Too many managers avoid making hard choices and hurt not only their companies but, in the long run, the employees whom they are trying to protect, he argued. Welch spoke especially passionately about the value of candor — an issue he discusses at length in Winning. “I would call lack of candor the biggest dirty little secret in business,” Welch writes. It “basically blocks smart ideas, fast action, and good people contributing all the stuff they’ve got. It’s a killer.”
Lack of candor is especially heinous when it stops supervisors from providing accurate feedback to their subordinates in a misguided effort to be “nice” to them. “A recession comes. People get laid off and ask, ‘Why me?’ They find out their boss wasn’t happy with them, and they say, “I have been here 20 years. Why haven’t you told me that before?'” Welch said during the discussion. At GE, Welch insisted that his managers adhere to his “rank-and-yank” philosophy — that is, they had to rank all their employees annually and fire the bottom 10%. That sounds harsh, but Welch pointed out that everybody gets ranked in school.
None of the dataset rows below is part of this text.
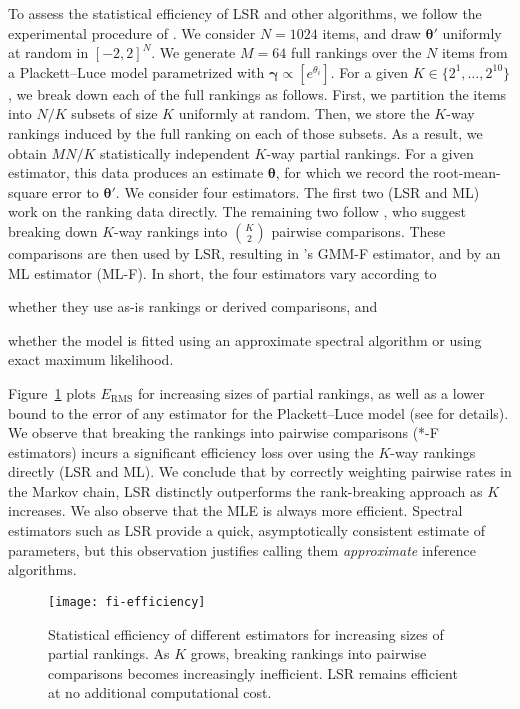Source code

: To assess the statistical efficiency of LSR and other algorithms, we follow the experimental procedure of \citet{hajek2014minimax}.
We consider $N = 1024$ items, and draw $\bm{\theta}'$ uniformly at random in $[-2, 2]^N$.
We generate $M = 64$ full rankings over the $N$ items from a Plackett--Luce model parametrized with $\bm{\gamma} \propto [e^{\theta_i}]$.
For a given $K \in \{2^1, \ldots, 2^{10}\}$, we break down each of the full rankings as follows.
First, we partition the items into $N/K$ subsets of size $K$ uniformly at random.
Then, we store the $K$-way rankings induced by the full ranking on each of those subsets.
As a result, we obtain $MN/K$ statistically independent $K$-way partial rankings.
For a given estimator, this data produces an estimate $\bm{\theta}$, for which we record the root-mean-square error to $\bm{\theta}'$.
We consider four estimators.
The first two (LSR and ML) work on the ranking data directly.
The remaining two follow \citet{azari2013generalized}, who suggest breaking down $K$-way rankings into $\binom{K}{2}$ pairwise comparisons.
These comparisons are then used by LSR, resulting in \citeauthor{azari2013generalized}'s GMM-F estimator, and by an ML estimator (ML-F).
In short, the four estimators vary according to
\begin{enuminline}
\item whether they use as-is rankings or derived comparisons, and
\item whether the model is fitted using an approximate spectral algorithm or using exact maximum likelihood.
\end{enuminline}
Figure~\ref{fi:fig:efficiency} plots $E_{\text{RMS}}$ for increasing sizes of partial rankings, as well as a lower bound to the error of any estimator for the Plackett--Luce model (see \citet{hajek2014minimax} for details).
We observe that breaking the rankings into pairwise comparisons (*-F estimators) incurs a significant efficiency loss over using the $K$-way rankings directly (LSR and ML).
We conclude that by correctly weighting pairwise rates in the Markov chain, LSR distinctly outperforms the rank-breaking approach as $K$ increases.
We also observe that the MLE is always more efficient.
Spectral estimators such as LSR provide a quick, asymptotically consistent estimate of parameters, but this observation justifies calling them \emph{approximate} inference algorithms.


\begin{figure}[ht]
\centering
\texttt{[image: fi-efficiency]}
\caption{
Statistical efficiency of different estimators for increasing sizes of partial rankings.
As $K$ grows, breaking rankings into pairwise comparisons becomes increasingly inefficient.
LSR remains efficient at no additional computational cost.
}
\label{fi:fig:efficiency}
\end{figure}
A few people even flunk or drop out. “Why do we only give grades to kids and not adults?” he asked, adding that for such a system to be fair, it must be built on candor. Employees must receive frank, comprehensive and regular reviews.
Straight talk and, surprisingly, casualness were important parts of the corporate culture that Welch built at GE. He insisted that people call him “Jack” because he believed that would make them comfortable enough to be honest with him.
Building a strong corporate culture and developing leaders are the key duties of any CEO, he said. Welch divided managers into four groups. Some show that they have the right values and meet the profit goals for their divisions. They get promoted. Some do neither and get fired. Some have the right values but miss their numbers — “You give them another chance.” And some make their goals but don’t share the company’s values. Maybe, for example, they are the loudmouths in a place that prizes collegiality. “Those are the ones who kill companies.” Although it’s tough, bosses need to remove them because failing to do so can corrode a company’s culture. In the long run, that’s worse than seeing the results of one division drop.
Mismatched cultures often undermine acquisitions, too, Welch said. He pointed to GE’s purchase of the Kidder Peabody brokerage. In 1994, GE had to turn around and sell Kidder after it was engulfed in scandal over its bond-trading practices. “The people at Kidder Peabody had one motivation: their bonus,” he said. “They wanted it to be bigger all the time. We had a cooperative culture at GE, and there was no cooperation at Kidder. It was, ‘Eat what you kill.’ After Kidder blew up, I was in the men’s room, and a guy wanted to know how the situation was going to affect his bonus. He didn’t care that the company had gotten whacked.”
The lessons of the Kidder debacle prevented Welch from buying any California tech companies in the late 1990s. “You had engineers getting BMWs as hiring bonuses,” he recalled. “It was crazy. We would have had to explain to our engineers designing jet engines why they were making half of what we were paying people in San Jose.” Winning companies are meritocracies, and meritocracies demand both rewards and punishments, he argued. But they also require that people who do comparable work be treated similarly. Meritocracies can be tough, but not arbitrary. In this context, Welch underscored his famed competitiveness and his obsession with winning. “Losing stinks,” he said. “Losing companies do nothing. People are frightened because they don’t have job security. Winning companies give people a future.”
They also make their communities better places, Welch noted. After the recent tsunami in Southeast Asia, for example, GE employees contributed $2.6 million to relief efforts. “Losers don’t give back. Do you think the people at the IRS gave $2.6 million?”
Welch added that he defines winning more broadly these days than he did during much of his corporate career. “Today, I see winning as people defining their objectives and fulfilling them, not being a victim. You define where you want to go, and then you go for it.” That said, even Welch admits that he hasn’t prevailed in every situation. “You can’t win all of the time,” he said. “In your career, you’ll sometimes go from a prince to a pig.”
For example, Welch told how he “blew up a plant” in his first year with GE (actually, an explosion in a tank at a pilot plastics factory under his supervision tore a hole in the roof). His manager sent him to see their mutual boss who, to Welch’s surprise, didn’t fire him. He listened to Welch’s explanation and told him not to let it happen again. Years later, Welch felt like a swine when the Wall Street Journal wrote a spate of front-page stories on the Kidder Peabody scandal. Amid the bad publicity, he and others at GE were called “crooks and jokes.” “Your career isn’t always linear,” he said. “But what matters is how well you get back on the horse.”